▶ _Task brief_
Each entry below is to be returned exactly, with any pictures left out.

_ _ _ _ _ _ _

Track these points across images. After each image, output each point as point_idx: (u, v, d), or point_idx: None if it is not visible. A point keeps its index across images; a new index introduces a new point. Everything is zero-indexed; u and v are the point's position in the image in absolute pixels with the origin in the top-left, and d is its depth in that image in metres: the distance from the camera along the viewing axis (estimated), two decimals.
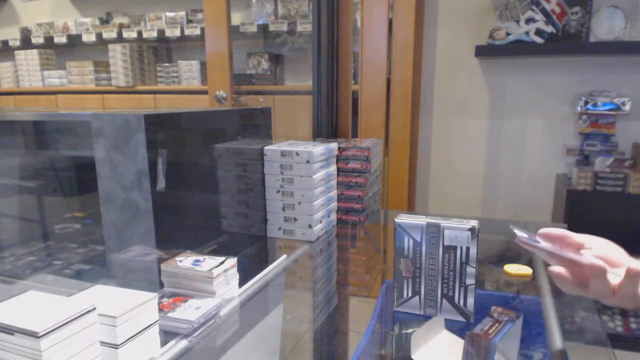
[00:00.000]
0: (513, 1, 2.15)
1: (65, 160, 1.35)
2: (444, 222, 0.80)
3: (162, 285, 0.87)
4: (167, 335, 0.75)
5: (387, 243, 1.42)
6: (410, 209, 2.47)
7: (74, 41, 3.44)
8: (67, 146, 1.29)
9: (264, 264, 1.10)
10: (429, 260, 0.82)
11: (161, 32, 3.16)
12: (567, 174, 2.25)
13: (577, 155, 2.17)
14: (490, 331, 0.70)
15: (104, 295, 0.67)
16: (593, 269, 0.55)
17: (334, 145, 1.38)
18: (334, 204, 1.39)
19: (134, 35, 3.21)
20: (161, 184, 0.91)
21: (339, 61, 1.91)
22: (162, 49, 3.39)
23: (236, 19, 2.92)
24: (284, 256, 1.14)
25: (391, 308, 0.88)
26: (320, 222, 1.29)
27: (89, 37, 3.36)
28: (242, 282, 0.93)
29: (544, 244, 0.66)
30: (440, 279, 0.82)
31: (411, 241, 0.83)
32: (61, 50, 3.58)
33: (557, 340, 0.76)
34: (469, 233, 0.78)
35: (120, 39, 3.26)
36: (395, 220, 0.83)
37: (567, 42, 2.11)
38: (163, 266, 0.87)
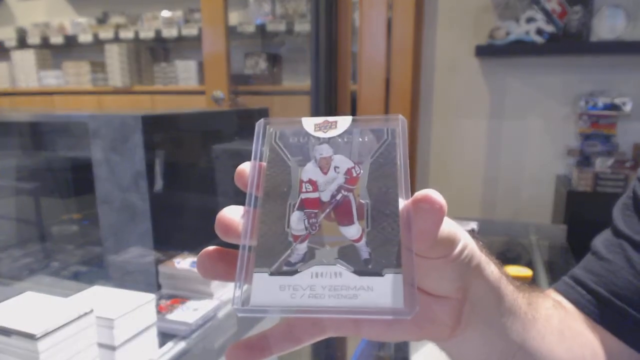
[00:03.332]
0: (513, 0, 2.14)
1: (63, 161, 1.34)
2: None
3: (159, 287, 0.87)
4: (165, 337, 0.75)
5: None
6: None
7: (71, 41, 3.42)
8: (64, 147, 1.28)
9: None
10: None
11: (158, 32, 3.14)
12: (567, 175, 2.24)
13: (577, 156, 2.16)
14: None
15: (101, 297, 0.66)
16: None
17: None
18: None
19: (131, 35, 3.20)
20: (158, 185, 0.90)
21: (338, 61, 1.90)
22: (159, 49, 3.38)
23: (234, 18, 2.90)
24: None
25: None
26: None
27: (85, 38, 3.35)
28: None
29: None
30: None
31: None
32: (57, 50, 3.56)
33: None
34: None
35: (116, 39, 3.24)
36: None
37: (567, 42, 2.09)
38: (161, 268, 0.87)
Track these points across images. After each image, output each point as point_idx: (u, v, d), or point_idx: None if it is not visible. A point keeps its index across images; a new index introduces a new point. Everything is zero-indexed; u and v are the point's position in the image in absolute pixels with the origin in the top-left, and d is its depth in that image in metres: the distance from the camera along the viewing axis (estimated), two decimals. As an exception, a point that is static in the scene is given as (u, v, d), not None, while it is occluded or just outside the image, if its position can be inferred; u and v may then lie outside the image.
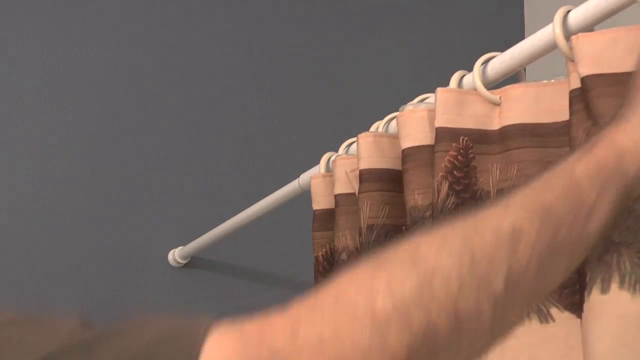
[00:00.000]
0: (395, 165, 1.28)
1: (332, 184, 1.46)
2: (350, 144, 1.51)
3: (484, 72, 1.21)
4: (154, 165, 2.02)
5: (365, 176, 1.30)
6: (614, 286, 0.91)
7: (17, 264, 1.88)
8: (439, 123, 1.18)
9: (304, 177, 1.58)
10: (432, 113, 1.21)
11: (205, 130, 2.06)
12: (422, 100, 1.31)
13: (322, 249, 1.47)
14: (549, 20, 1.10)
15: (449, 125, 1.18)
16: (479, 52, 1.22)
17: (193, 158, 2.04)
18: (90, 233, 1.94)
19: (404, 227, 1.25)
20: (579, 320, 1.02)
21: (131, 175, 1.99)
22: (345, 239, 1.37)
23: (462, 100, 1.19)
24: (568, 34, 1.08)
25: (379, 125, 1.41)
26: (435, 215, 1.15)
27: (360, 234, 1.28)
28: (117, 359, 0.65)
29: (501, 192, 1.14)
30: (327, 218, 1.47)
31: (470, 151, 1.16)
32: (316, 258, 1.48)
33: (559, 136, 1.14)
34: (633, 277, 0.92)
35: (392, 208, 1.27)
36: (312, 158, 2.14)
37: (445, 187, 1.15)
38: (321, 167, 1.56)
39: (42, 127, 1.96)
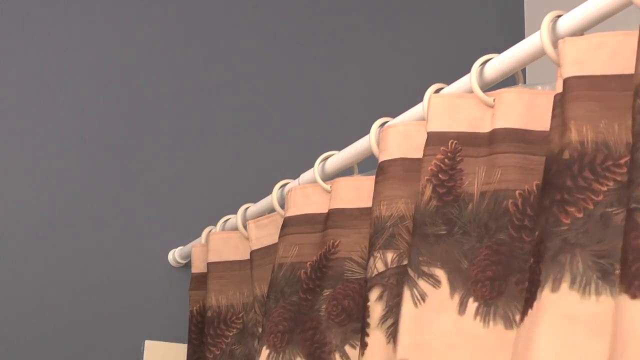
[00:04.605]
0: (316, 209, 1.47)
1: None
2: (227, 219, 1.82)
3: (480, 74, 1.21)
4: (154, 165, 2.01)
5: (286, 222, 1.48)
6: (564, 285, 0.91)
7: (16, 264, 1.88)
8: (430, 128, 1.20)
9: (304, 177, 1.58)
10: (407, 127, 1.27)
11: (206, 130, 2.06)
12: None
13: (196, 304, 1.79)
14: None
15: (440, 130, 1.19)
16: (479, 52, 1.21)
17: (193, 158, 2.03)
18: (90, 233, 1.93)
19: (308, 263, 1.43)
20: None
21: (131, 175, 1.99)
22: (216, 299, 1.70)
23: (455, 104, 1.20)
24: (558, 39, 1.08)
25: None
26: (417, 217, 1.16)
27: (272, 270, 1.47)
28: None
29: (484, 195, 1.14)
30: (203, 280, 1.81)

_ _ _ _ _ _ _

▶ _Exercise output_
Track these points across images. After each image, output each point as point_idx: (u, v, d), or point_idx: None if it is not visible. A point keeps its index across images; a new index introduces a new point. Everything is zero-indexed; u and v are the point's position in the image in absolute pixels with the origin in the top-left, and d is its depth in that image in metres: the distance from the camera along the viewing axis (estimated), two decimals.
[00:00.000]
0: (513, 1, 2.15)
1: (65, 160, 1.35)
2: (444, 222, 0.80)
3: (162, 285, 0.87)
4: (167, 335, 0.75)
5: (387, 243, 1.42)
6: (410, 209, 2.47)
7: (74, 41, 3.44)
8: (67, 146, 1.29)
9: (264, 264, 1.10)
10: (429, 260, 0.82)
11: (161, 32, 3.16)
12: (567, 174, 2.25)
13: (577, 155, 2.17)
14: (490, 331, 0.70)
15: (104, 295, 0.67)
16: (593, 269, 0.55)
17: (334, 145, 1.38)
18: (334, 204, 1.39)
19: (134, 35, 3.21)
20: (161, 184, 0.91)
21: (339, 61, 1.91)
22: (162, 49, 3.39)
23: (236, 19, 2.92)
24: (284, 256, 1.14)
25: (391, 308, 0.88)
26: (320, 222, 1.29)
27: (89, 37, 3.36)
28: (242, 282, 0.93)
29: (544, 244, 0.66)
30: (440, 279, 0.82)
31: (411, 241, 0.83)
32: (61, 50, 3.58)
33: (557, 340, 0.76)
34: (469, 233, 0.78)
35: (120, 39, 3.26)
36: (395, 220, 0.83)
37: (567, 42, 2.11)
38: (163, 266, 0.87)
[00:03.332]
0: (513, 0, 2.14)
1: (63, 161, 1.34)
2: None
3: (159, 287, 0.87)
4: (165, 337, 0.75)
5: None
6: None
7: (71, 41, 3.42)
8: (64, 147, 1.28)
9: None
10: None
11: (158, 32, 3.14)
12: (567, 175, 2.24)
13: (577, 156, 2.16)
14: None
15: (101, 297, 0.66)
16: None
17: None
18: None
19: (131, 35, 3.20)
20: (158, 185, 0.90)
21: (338, 61, 1.90)
22: (159, 49, 3.38)
23: (234, 18, 2.90)
24: None
25: None
26: None
27: (85, 38, 3.35)
28: None
29: None
30: None
31: None
32: (57, 50, 3.56)
33: None
34: None
35: (116, 39, 3.24)
36: None
37: (567, 42, 2.09)
38: (161, 268, 0.87)
Track these points across images. After each image, output each point as point_idx: (u, v, d), or point_idx: None if it is not visible. A point keeps its index across images; a new index introduces a new point. Everything is zero-indexed; u and v are the point's position in the image in absolute pixels with the origin in the top-left, and d is its depth in that image in metres: the distance from the camera along the viewing axis (estimated), two decimals. As an exception, a point that is static in the scene is given as (u, v, d), not None, while it is occluded or just outside the image, if its position can be inferred; u and v may then lie outside the image.
[00:00.000]
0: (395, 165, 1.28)
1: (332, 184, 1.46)
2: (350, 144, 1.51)
3: (484, 72, 1.21)
4: (154, 165, 2.02)
5: (365, 176, 1.30)
6: (614, 286, 0.91)
7: (17, 264, 1.88)
8: (439, 123, 1.18)
9: (304, 177, 1.58)
10: (432, 113, 1.21)
11: (205, 130, 2.06)
12: (422, 100, 1.31)
13: (322, 249, 1.47)
14: (549, 20, 1.10)
15: (449, 125, 1.18)
16: (479, 52, 1.22)
17: (193, 158, 2.04)
18: (90, 233, 1.94)
19: (404, 227, 1.25)
20: (579, 320, 1.02)
21: (131, 175, 1.99)
22: (345, 239, 1.37)
23: (462, 100, 1.19)
24: (568, 34, 1.08)
25: (379, 125, 1.41)
26: (435, 215, 1.15)
27: (360, 234, 1.28)
28: (117, 359, 0.65)
29: (501, 192, 1.14)
30: (327, 218, 1.47)
31: (470, 151, 1.16)
32: (316, 258, 1.48)
33: (559, 136, 1.14)
34: (633, 277, 0.92)
35: (392, 208, 1.27)
36: (312, 158, 2.14)
37: (445, 187, 1.15)
38: (321, 167, 1.56)
39: (42, 127, 1.96)
[00:04.605]
0: (316, 209, 1.47)
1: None
2: (227, 219, 1.82)
3: (480, 74, 1.21)
4: (154, 165, 2.01)
5: (286, 222, 1.48)
6: (564, 285, 0.91)
7: (16, 264, 1.88)
8: (430, 128, 1.20)
9: (304, 177, 1.58)
10: (407, 127, 1.27)
11: (206, 130, 2.06)
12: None
13: (196, 304, 1.79)
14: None
15: (440, 130, 1.19)
16: (479, 52, 1.21)
17: (193, 158, 2.03)
18: (90, 233, 1.93)
19: (308, 263, 1.43)
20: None
21: (131, 175, 1.99)
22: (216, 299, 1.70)
23: (455, 104, 1.20)
24: (558, 39, 1.08)
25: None
26: (417, 217, 1.16)
27: (272, 270, 1.47)
28: None
29: (484, 195, 1.14)
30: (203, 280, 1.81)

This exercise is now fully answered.